Chapter 6: Dialogue with shareholders

<Dialogue with shareholders>

Article 23

  1. The Chairman of the Board of Directors will strive to ensure that the opinions of shareholders are shared across the entire Board of Directors.

  2. The director in charge of investor relations, who also supervises constructive dialogue with shareholders, shall hold dialogues as needed with major shareholders, whose investment policies align with the medium- to long-term interests of shareholders, concerning corporate governance and important management policies. When engaging in such dialogues, due consideration shall be given to ensure that no substantial disparities in information occur between shareholders.

  3. NOMURA will separately establish and disclose basic policies concerning system development and initiatives to promote constructive dialogue with shareholders.

Related Documents

IR Policy

Standards for disclosing and disseminating information

NOMURA Co., Ltd. strives for disclosure and transparency of management information, provides fair, timely, and accurate information to shareholders and investors, and aims to be a company that people can trust and support.

Method for disclosing and disseminating information

Information subject to the timely disclosure rules will be disclosed on the “TDnet system” provided by the Tokyo Stock Exchange, and also publicized through the “Kabuto Club,” a press club within the Tokyo Stock Exchange, in accordance with these rules. After the information has been disclosed and publicized, we will post the information on our website and in our publications.
We will disclose and disseminate information useful for promoting understanding among all shareholders and investors
in a fair and active manner even when the information is not subject to the disclosure rules.

Quiet period

NOMURA has set a quiet period from the financial closing date until the financial results announcement date to prevent the unfair disclosure of financial results information. We refrain from answering any questions or comments relating to the financial results during this period. However, if the financial results are expected to be significantly different from the forecast during the quiet period, we will make an appropriate announcement in accordance with the disclosure rules.

Strengthening and enhancing communication

We have been strengthening and enhancing communication with all shareholders and investors by holding investor briefings, conducting interviews as part of our daily IR activities, and responding to inquiries. Requests, opinions, and evaluations received from all shareholders and investors will be used as a reference for corporate management, and will also be used for future IR activities such as enhancing IR publications and websites.

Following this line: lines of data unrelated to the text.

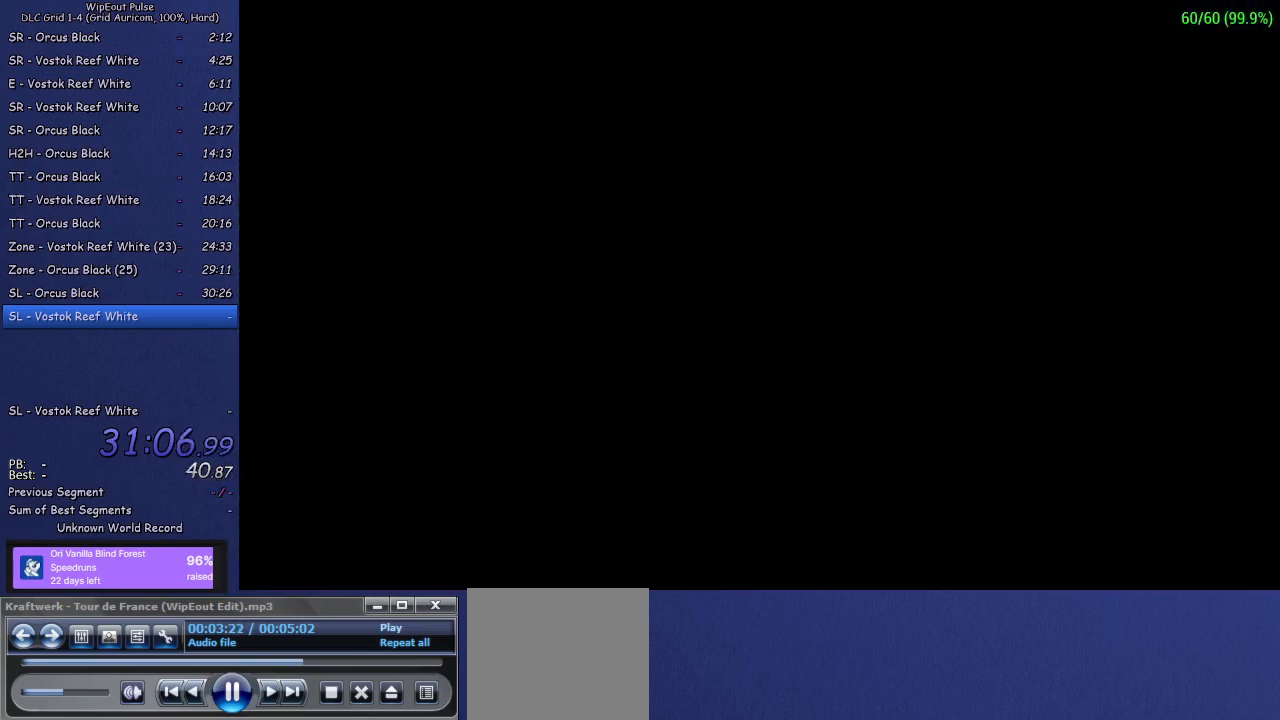
{"buttons": [], "left_stick": "center", "right_stick": "center", "events": [[33, "CROSS", "up"], [83, "CROSS", "down"], [167, "CROSS", "up"], [233, "CROSS", "down"], [317, "CROSS", "up"], [383, "CROSS", "down"], [467, "CROSS", "up"]]}
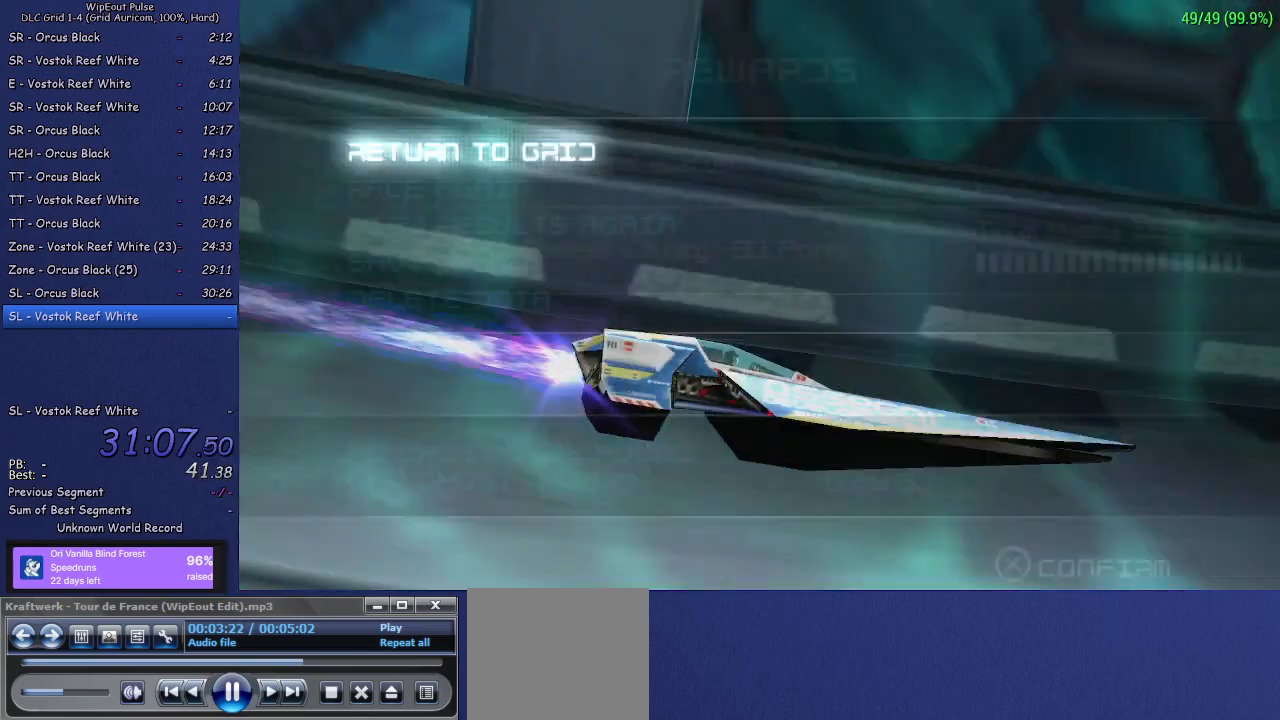
{"buttons": [], "left_stick": "center", "right_stick": "center", "events": [[17, "CROSS", "down"], [100, "CROSS", "up"], [150, "CROSS", "down"], [233, "CROSS", "up"], [283, "CROSS", "down"], [350, "CROSS", "up"], [400, "CROSS", "down"], [483, "CROSS", "up"]]}
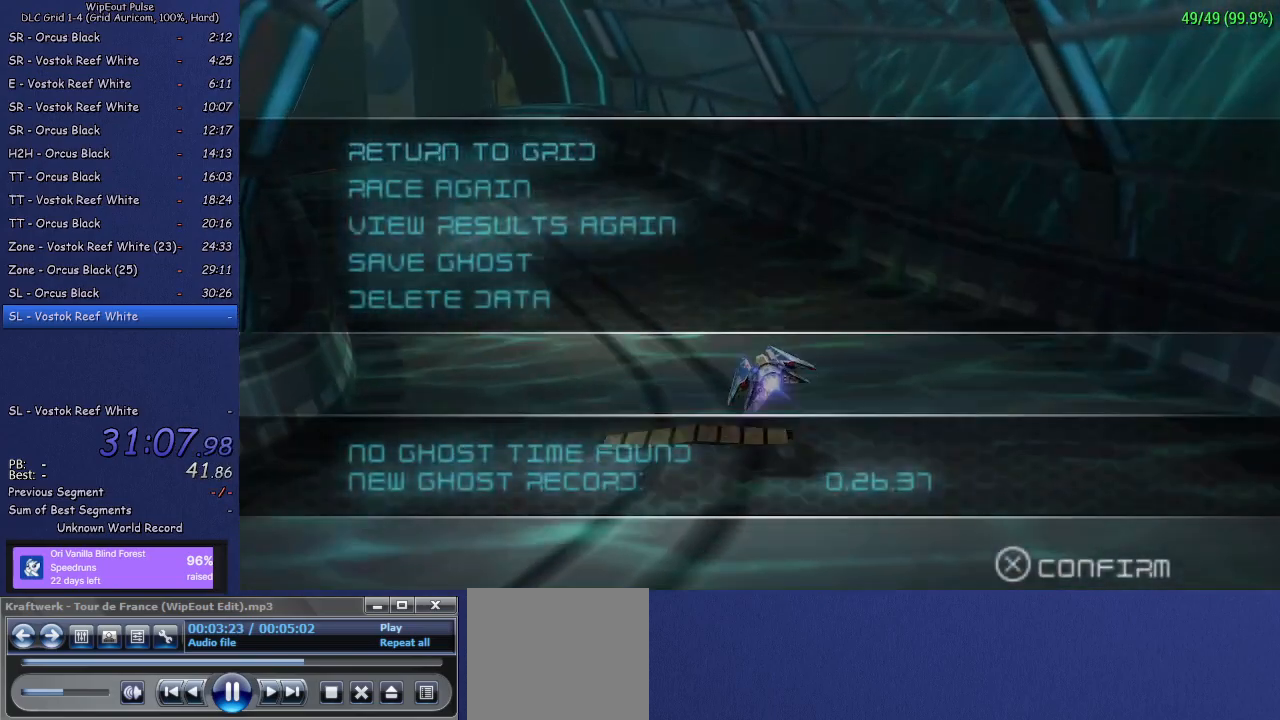
{"buttons": [], "left_stick": "center", "right_stick": "center", "events": [[50, "CROSS", "down"], [133, "CROSS", "up"], [183, "CROSS", "down"], [267, "CROSS", "up"]]}
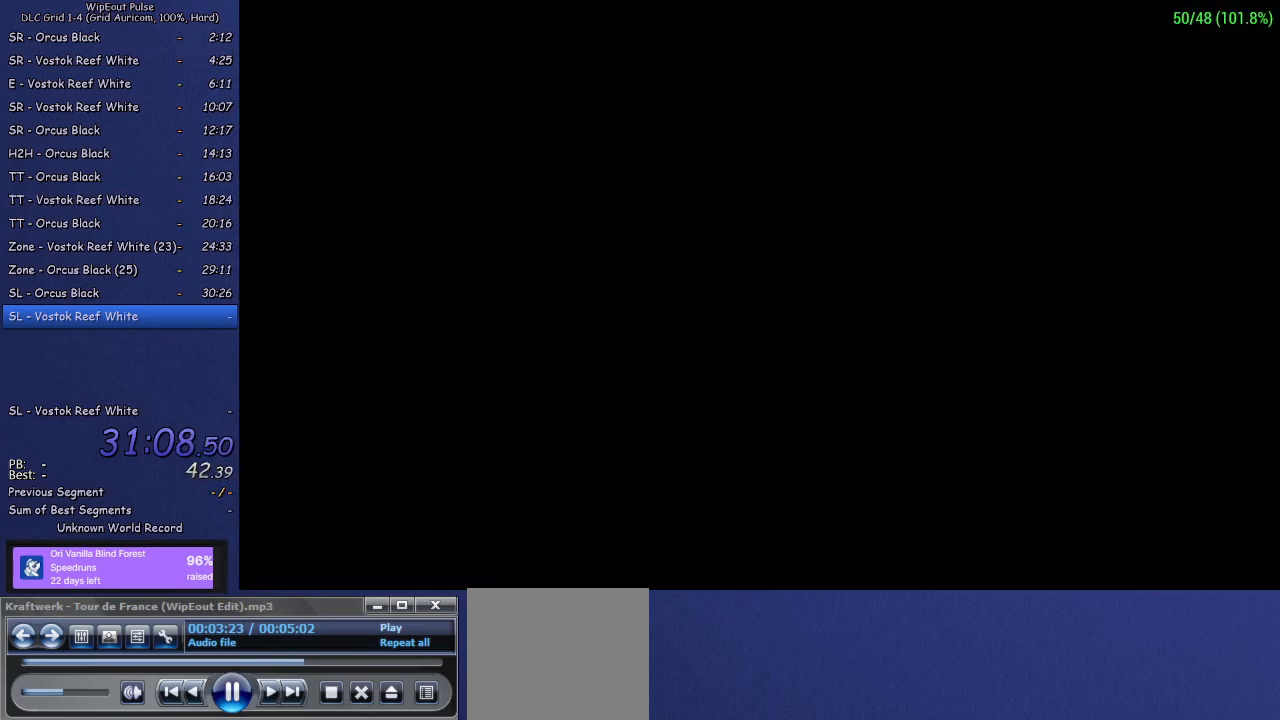
{"buttons": [], "left_stick": "center", "right_stick": "center", "events": []}
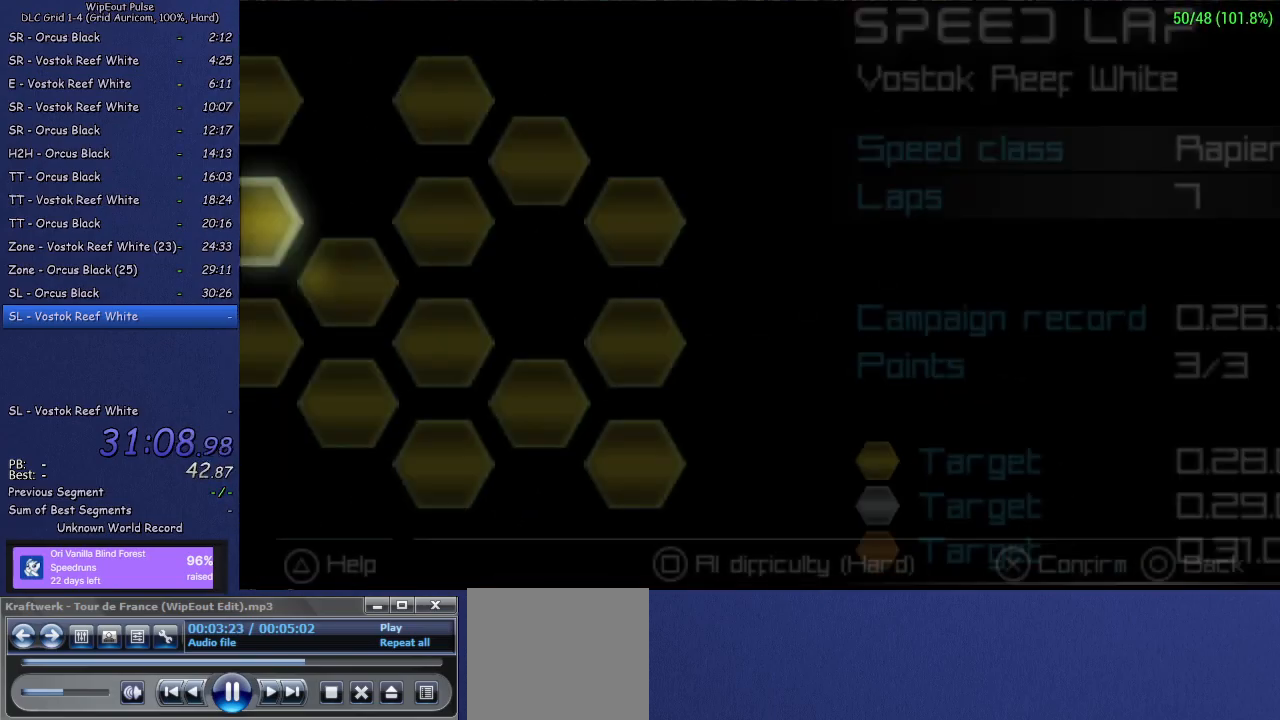
{"buttons": [], "left_stick": "center", "right_stick": "center", "events": [[267, "DPAD_UP", "down"], [367, "DPAD_UP", "up"]]}
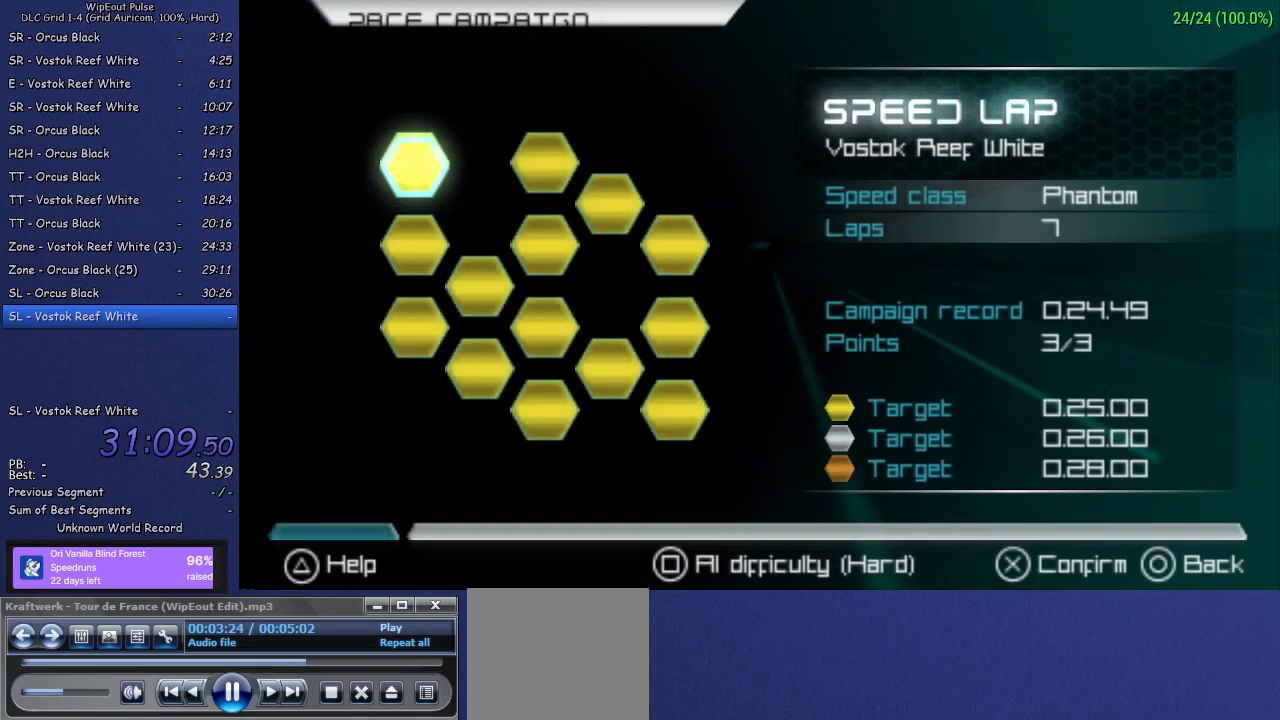
{"buttons": ["CROSS"], "left_stick": "center", "right_stick": "center", "events": [[50, "CROSS", "down"], [133, "CROSS", "up"], [183, "CROSS", "down"], [250, "CROSS", "up"], [317, "CROSS", "down"], [400, "CROSS", "up"], [450, "CROSS", "down"]]}
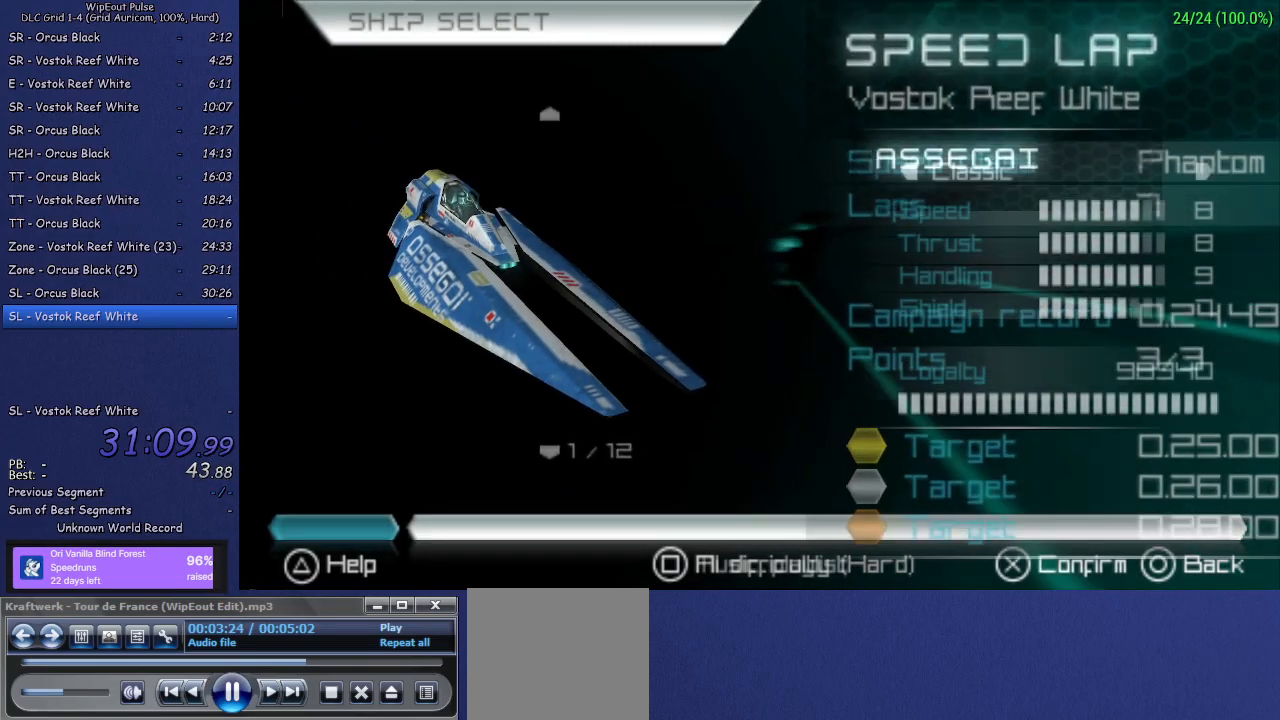
{"buttons": [], "left_stick": "center", "right_stick": "center", "events": [[33, "CROSS", "up"], [83, "CROSS", "down"], [167, "CROSS", "up"], [233, "CROSS", "down"], [300, "CROSS", "up"], [333, "CROSS", "down"], [400, "R3", "down"], [417, "CROSS", "up"], [467, "R3", "up"]]}
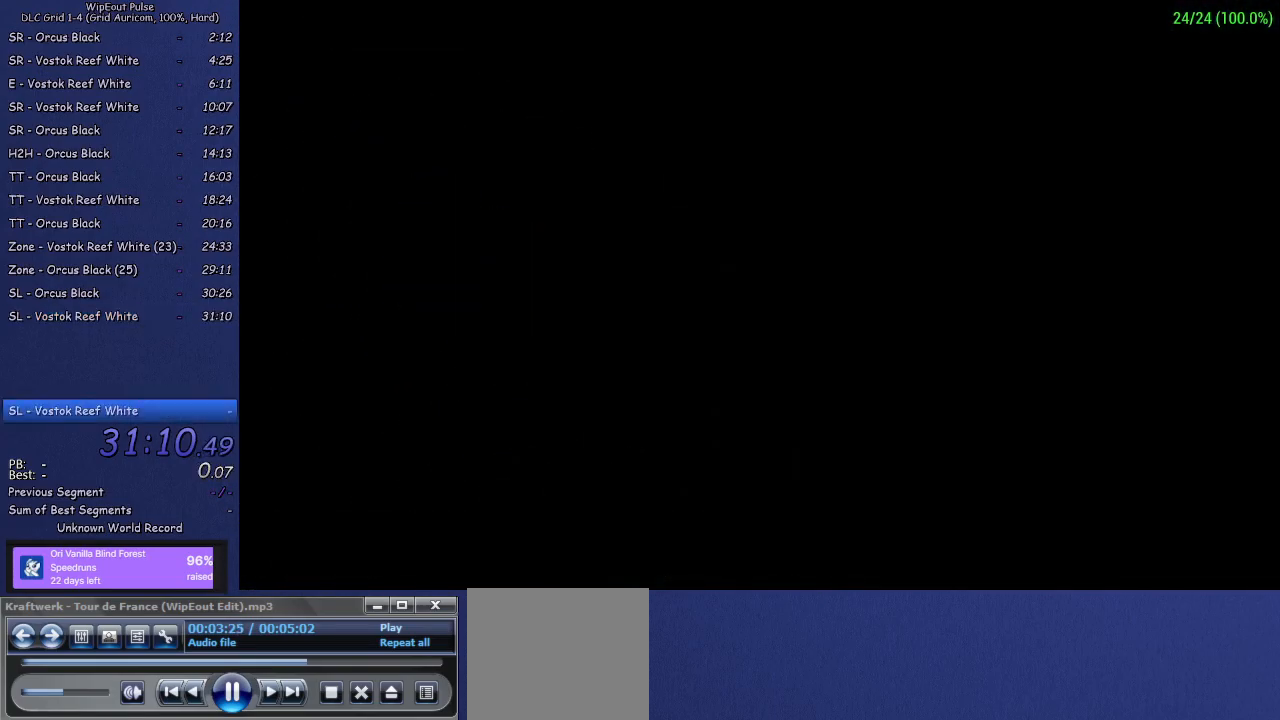
{"buttons": [], "left_stick": "center", "right_stick": "center", "events": []}
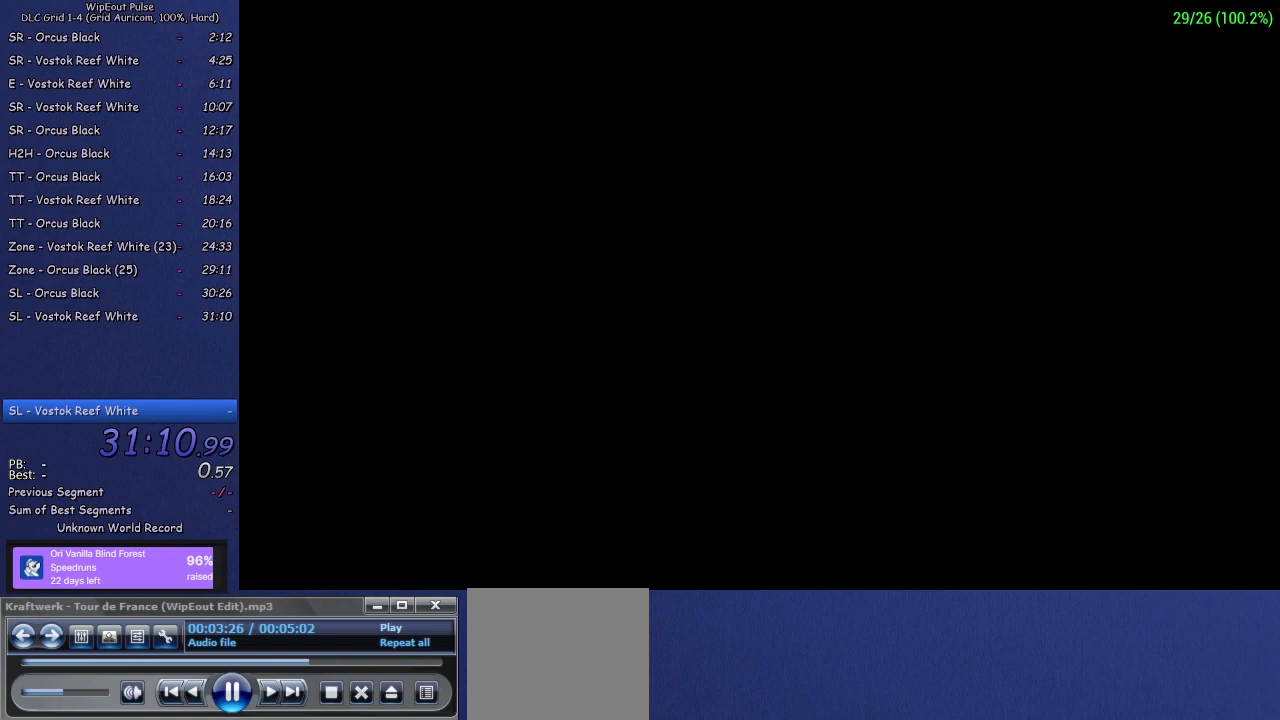
{"buttons": [], "left_stick": "center", "right_stick": "center", "events": []}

Regarding future prospects

Our website and posted IR materials may contain forecasts based on assumptions, prospects, and plans concerning the future. Please be aware that actual performance may differ from the stated forecasts and prospects due to risks and uncertainties related to changes in social, economic, and competitive conditions.

About this website

Legal disclosure of important facts and voluntarily disclosed information will be posted on our website immediately after they are announced, and disclosed to a wide audience in an active manner. However, since the posting time may be delayed due to information and communication technology failures and other problems, the information disclosed on our website should be regarded as supplementary to traditional information disclosure. Please be aware of these facts while using this website.